Pole Chońka - Amor bieszczadzki
Połacie zieleni, kręte dróżki prowadzące po bezdrożach oraz bajeczne widoki niczym nie ograniczonej natury. Bieszczady - przez Mikołajów uświęcone, wyniesione do rangi miejsc kultowych. Tam naprawdę można posmakować przestrzeni i odetchnąć wolnością.
W Bieszczadach schronienie odnajdywali wieczni tułacze, wagabundy, grupy hipisów, poszukiwacze przygód i sensu życia, bohema artystyczna, a także uciekinierzy przed niewolą cywilizacji. Pomimo niesprzyjających wiatrów historii, prześladowań i wysiedleń, (głównie podczas akcji "Wisła"), Bieszczady nadal obok Polaków zamieszkują mniejszości narodowe, m.in. - Łemków i Bojków.

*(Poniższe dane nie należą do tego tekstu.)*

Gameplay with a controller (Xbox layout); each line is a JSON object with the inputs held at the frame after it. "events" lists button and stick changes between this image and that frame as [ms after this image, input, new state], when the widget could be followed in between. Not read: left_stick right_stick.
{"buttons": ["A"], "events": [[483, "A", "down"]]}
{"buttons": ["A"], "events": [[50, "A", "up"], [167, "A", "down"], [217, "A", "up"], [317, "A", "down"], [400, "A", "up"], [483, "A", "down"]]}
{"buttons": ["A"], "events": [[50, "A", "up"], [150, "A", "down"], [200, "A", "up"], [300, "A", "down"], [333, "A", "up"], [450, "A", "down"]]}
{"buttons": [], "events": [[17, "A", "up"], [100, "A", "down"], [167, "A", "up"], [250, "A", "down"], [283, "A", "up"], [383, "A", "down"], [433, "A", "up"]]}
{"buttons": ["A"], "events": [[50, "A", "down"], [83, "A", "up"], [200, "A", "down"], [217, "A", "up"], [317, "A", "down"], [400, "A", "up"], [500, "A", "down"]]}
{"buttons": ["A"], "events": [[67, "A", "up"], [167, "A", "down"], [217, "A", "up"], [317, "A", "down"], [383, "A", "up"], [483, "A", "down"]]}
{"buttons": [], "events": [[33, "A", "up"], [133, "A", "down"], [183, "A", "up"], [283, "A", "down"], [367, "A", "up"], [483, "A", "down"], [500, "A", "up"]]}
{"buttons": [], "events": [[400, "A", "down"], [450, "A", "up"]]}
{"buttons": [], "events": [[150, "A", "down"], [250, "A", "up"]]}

"Lud tradycję przechowuje w pieśniach" - mówi przysłowie. To w nich swoje źródła i inspiracje odnajdują młodzi artyści z Ustrzyk Dolnych. Ich zespół Pole Chońka, prezentuje muzykę "pogranicza bez granic". Wykonawcy zachowują tradycyjny, charakterystyczny dla tych gór sposób śpiewania, instrumentalnie eksperymentują poszukując wyszukanych, nieraz egzotycznych form i przestrzeni.